Il classico diventa pop
Per fronteggiare l’imponente richiesta di opere d’arte e di souvenir da parte di un vero e proprio esercito di compratori stranieri, Roma apprestò un altrettanto formidabile esercito di produttori: artisti e artigiani di ogni rango, italiani ma anche stranieri – molti dei quali trasferitisi in Italia per lunghi periodi e, a volte, definitivamente – che, sollecitati da una clientela così ampia e variegata, seppero a loro volta incrementare e diversificare la propria offerta, ricorrendo a tecniche artistiche già collaudate, ma escogitandone anche di nuove, oppure recuperandone di già sperimentate, per adattarle alle nuove esigenze e tipologie di prodotti.La storia millenaria della fortuna dell’antico attraverso il tema della copia, della sua riproducibilità dall’arte antica fino all’arte pop. Una mostra immersiva con luci, specchi e video mapping nelle sedi di Palazzo Massimo e Crypta Balbi del Museo Nazionale Romano, racconta come copiare i capolavori classici sia una prassi storica e consolidata, dai romani a Giovanni Trevisan, detto Volpato.

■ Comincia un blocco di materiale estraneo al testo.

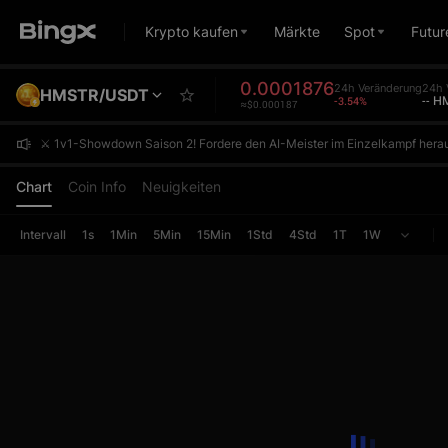
Krypto kaufen
Märkte
Spot
Futur
0.0001876
24h Veränderung
24h 
HMSTR/USDT
-3.54%
-- 
≈$0.000187
⚔️ 1v1-Showdown Saison 2! Fordere den AI-Meister im Einzelkampf herau
⚔️ 1v1-Showdown Saison 2! Fordere den AI-Meister im Einzelkampf herau
⚔️ 1v1-Showdown Saison 2! Fordere den AI-Meister im Einzelkampf herau
Chart
Coin Info
Neuigkeiten
Intervall
1s
1Min
5Min
15Min
1Std
4Std
1T
1W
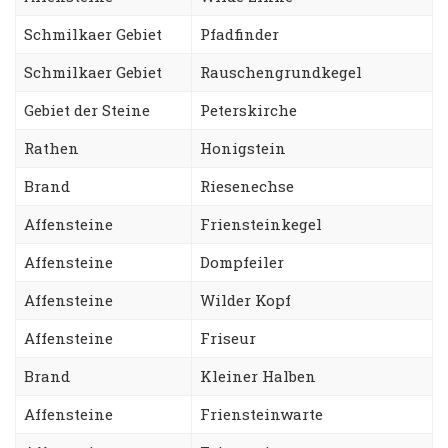
Schmilkaer Gebiet
Pfadfinder
Schmilkaer Gebiet
Rauschengrundkegel
Gebiet der Steine
Peterskirche
Rathen
Honigstein
Brand
Riesenechse
Affensteine
Friensteinkegel
Affensteine
Dompfeiler
Affensteine
Wilder Kopf
Affensteine
Friseur
Brand
Kleiner Halben
Affensteine
Friensteinwarte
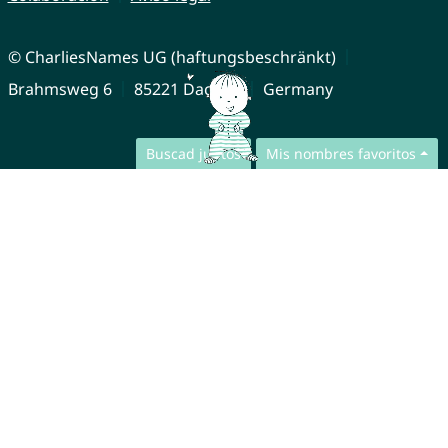
© CharliesNames UG (haftungsbeschränkt)
Brahmsweg 6
85221 Dachau
Germany
Buscad juntos
Mis nombres favoritos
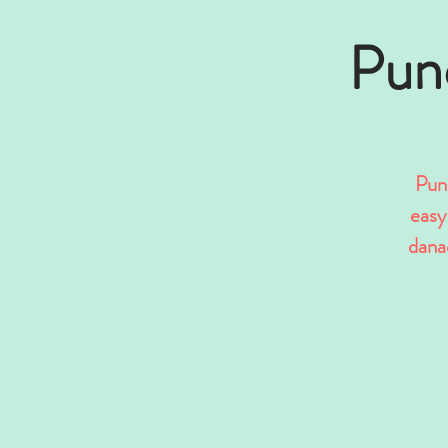
Pun
Pun
easy
dana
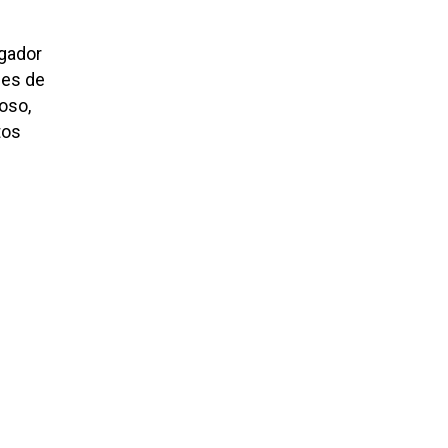
ugador
 es de
oso,
tos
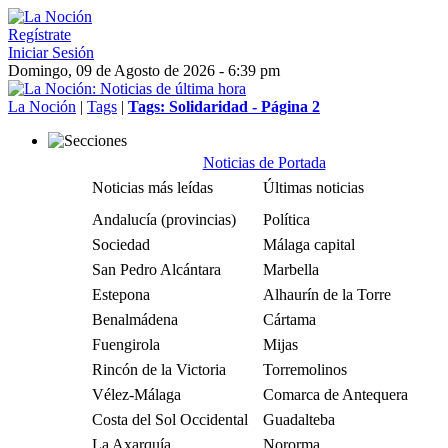
Regístrate
Iniciar Sesión
Domingo, 09 de Agosto de 2026 - 6:39 pm
La Noción
|
Tags
|
Tags: Solidaridad - Página 2
Noticias de Portada
Noticias más leídas
Últimas noticias
Andalucía (provincias)
Política
Sociedad
Málaga capital
San Pedro Alcántara
Marbella
Estepona
Alhaurín de la Torre
Benalmádena
Cártama
Fuengirola
Mijas
Rincón de la Victoria
Torremolinos
Vélez-Málaga
Comarca de Antequera
Costa del Sol Occidental
Guadalteba
La Axarquía
Nororma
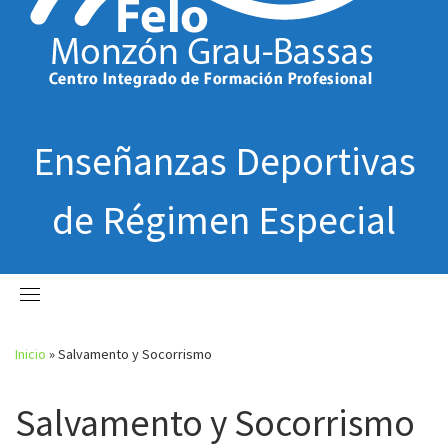
Enseñanzas Deportivas
de Régimen Especial
Inicio
»
Salvamento y Socorrismo
Salvamento y Socorrismo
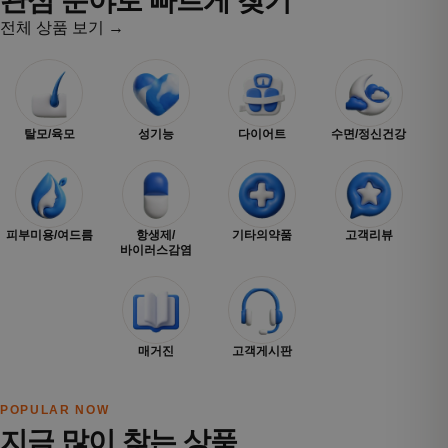
관심 분야로 빠르게 찾기
전체 상품 보기 →
탈모/육모
성기능
다이어트
수면/정신건강
피부미용/여드름
항생제/
기타의약품
고객리뷰
바이러스감염
매거진
고객게시판
POPULAR NOW
지금 많이 찾는 상품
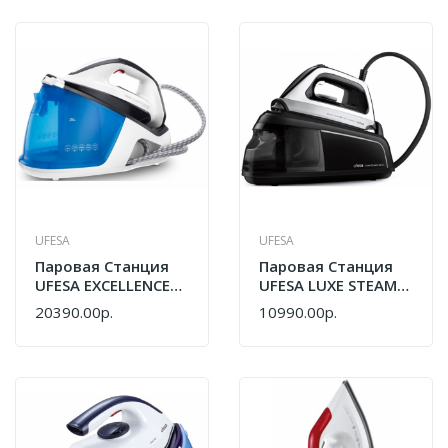
UFESA
UFESA
Паровая Станция
Паровая Станция
UFESA EXCELLENCE
UFESA LUXE STEAM
SMARTCARE BLUE
GLIDE BLACK
20390.00р.
10990.00р.
80205667
80205591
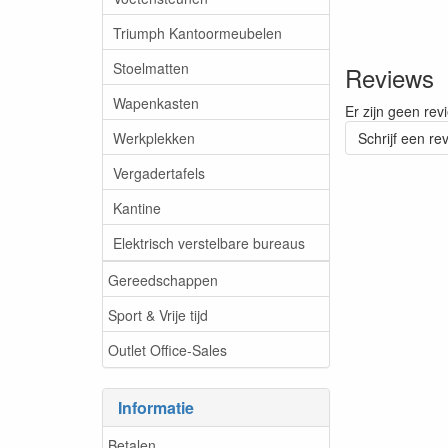
Triumph Kantoormeubelen
Stoelmatten
Reviews
Wapenkasten
Er zijn geen rev
Werkplekken
Schrijf een re
Vergadertafels
Kantine
Elektrisch verstelbare bureaus
Gereedschappen
Sport & Vrije tijd
Outlet Office-Sales
Informatie
Betalen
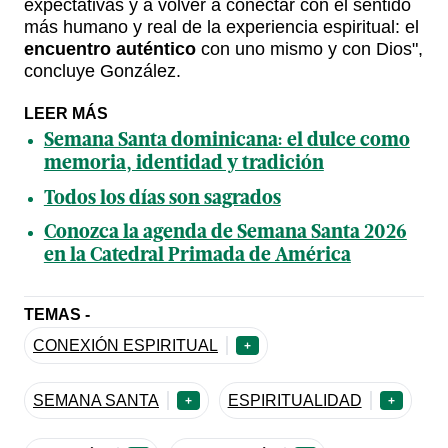
expectativas y a volver a conectar con el sentido
más humano y real de la experiencia espiritual: el
encuentro auténtico
con uno mismo y con Dios",
concluye González.
LEER MÁS
Semana Santa dominicana: el dulce como
memoria, identidad y tradición
Todos los días son sagrados
Conozca la agenda de Semana Santa 2026
en la Catedral Primada de América
TEMAS -
CONEXIÓN ESPIRITUAL
+
SEMANA SANTA
ESPIRITUALIDAD
+
+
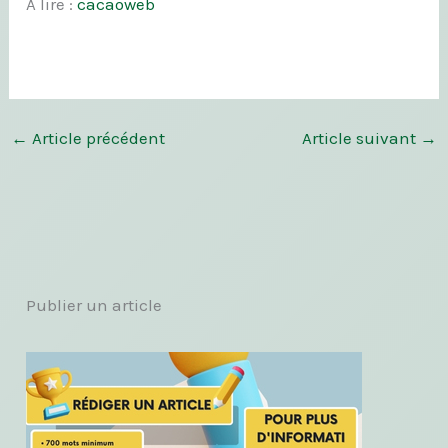
A lire :
cacaoweb
←
Article précédent
Article suivant
→
Publier un article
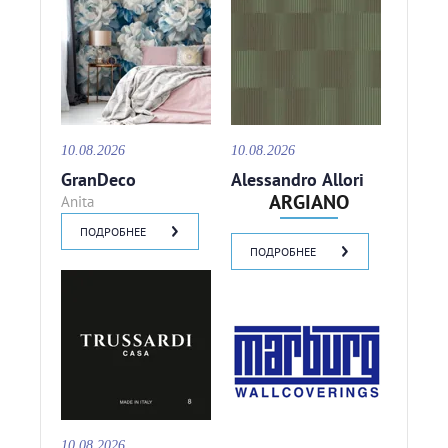
10.08.2026
10.08.2026
GranDeco
Alessandro Allori
ARGIANO
Anita
ПОДРОБНЕЕ
ПОДРОБНЕЕ
10.08.2026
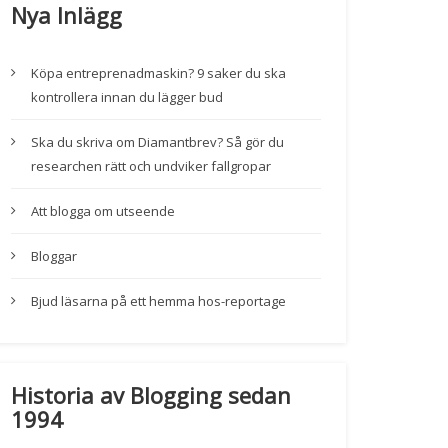
Nya Inlägg
Köpa entreprenadmaskin? 9 saker du ska
kontrollera innan du lägger bud
Ska du skriva om Diamantbrev? Så gör du
researchen rätt och undviker fallgropar
Att blogga om utseende
Bloggar
Bjud läsarna på ett hemma hos-reportage
Historia av Blogging sedan
1994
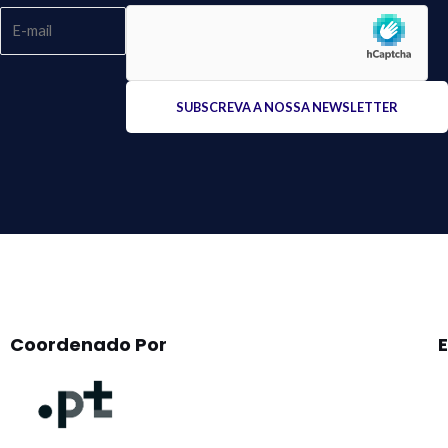
Please
leave
this
field
empty.
Coordenado Por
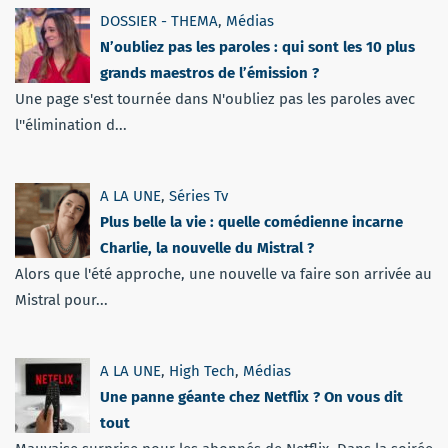
DOSSIER - THEMA
,
Médias
N’oubliez pas les paroles : qui sont les 10 plus
grands maestros de l’émission ?
Une page s'est tournée dans N'oubliez pas les paroles avec
l''élimination d...
A LA UNE
,
Séries Tv
Plus belle la vie : quelle comédienne incarne
Charlie, la nouvelle du Mistral ?
Alors que l'été approche, une nouvelle va faire son arrivée au
Mistral pour...
A LA UNE
,
High Tech
,
Médias
Une panne géante chez Netflix ? On vous dit
tout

Possiamo ricondurre proprio a quest’artista e incisore, amico di Canova, la prima “produzione seriale” di copie, realizzate in biscuit, che venivano vendute ai turisti del Grand Tour.
La fabbrica di Giovanni Volpato, ritrovata a Roma in via Urbana nel 2010, e riproposta in una ricostruzione presso la Crypta Balbi, offriva un repertorio vastissimo di piccole copie di sculture celebri realizzate in biscuit. Non solo miniature, frammenti di antico, ma anche sfarzose composizioni come i dessert o trionfi, vere messe in scena di racconti mitologici per la fastosa decorazione del rito conviviale.
Fondamentale testimonianza di capolavori perduti, gli stessi Discoboli conservati a Palazzo Massimo dimostrano anche per l’età classica l’esistenza della riproduzione di opere d’arte da originali greci. Sono circa una ventina gli esemplari antichi arrivati fino a noi e cinque di essi visibili in questa occasione per mettere in evidenza il concetto di moltiplicazione.
Ancora oggi il Discobolo resta un’immagine potente nella cultura contemporanea, come si evince dallo scultoreo torso fotografato da Mapplethorpe. Così come all’Ermafrodito dormiente, copia di epoca romana di una figura di età ellenistica, s’ispirano tanto Canova quanto Francesco Vezzoli. Modello antico, versione neoclassica e contemporanea si fronteggiano, con significati distanti tra loro.
Promossa dal Museo Nazionale Romano con Electa, la mostra è ideata da Mirella Serlorenzi che l’ha curata con Marcello Barbanera e Antonio Pinelli, mentre l’allestimento e i contenuti multimediali sono realizzati da NONE collective, un collettivo artistico che si muove sul confine tra arte, design e ricerca tecnologica.